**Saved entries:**
__________________________________________________

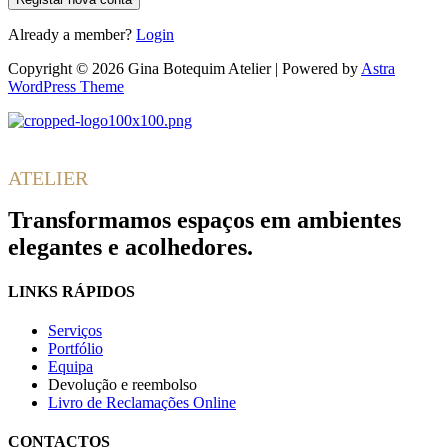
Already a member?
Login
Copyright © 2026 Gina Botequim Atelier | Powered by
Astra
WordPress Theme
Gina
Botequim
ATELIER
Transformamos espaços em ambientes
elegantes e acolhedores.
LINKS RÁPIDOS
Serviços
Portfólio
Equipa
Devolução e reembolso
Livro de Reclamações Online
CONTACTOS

__________________________________________________

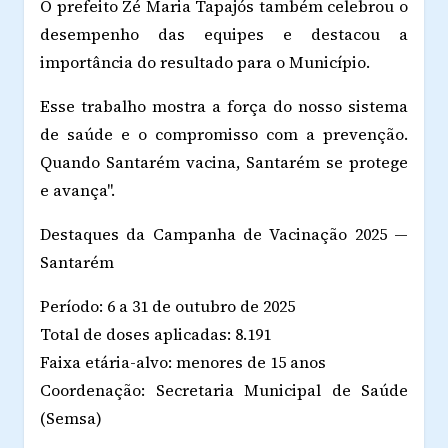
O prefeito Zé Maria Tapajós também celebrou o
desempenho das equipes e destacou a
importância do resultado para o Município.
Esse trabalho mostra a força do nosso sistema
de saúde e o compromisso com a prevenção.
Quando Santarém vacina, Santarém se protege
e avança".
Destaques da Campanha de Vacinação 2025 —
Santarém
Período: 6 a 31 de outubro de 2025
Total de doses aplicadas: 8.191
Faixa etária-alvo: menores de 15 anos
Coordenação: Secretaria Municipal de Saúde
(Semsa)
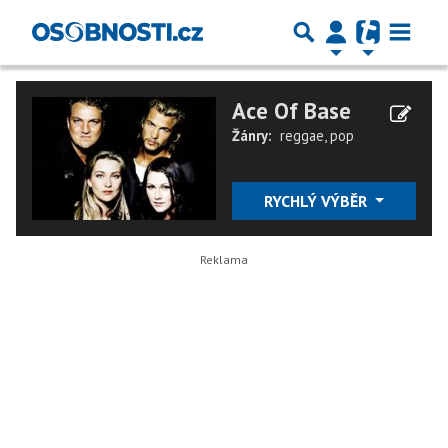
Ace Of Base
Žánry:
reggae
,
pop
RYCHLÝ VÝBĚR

__________________________________________________

**Work order:**
Search the records for the word "Gina" and return every line that holds it.

**Result below:**
Copyright © 2026 Gina Botequim Atelier | Powered by
Gina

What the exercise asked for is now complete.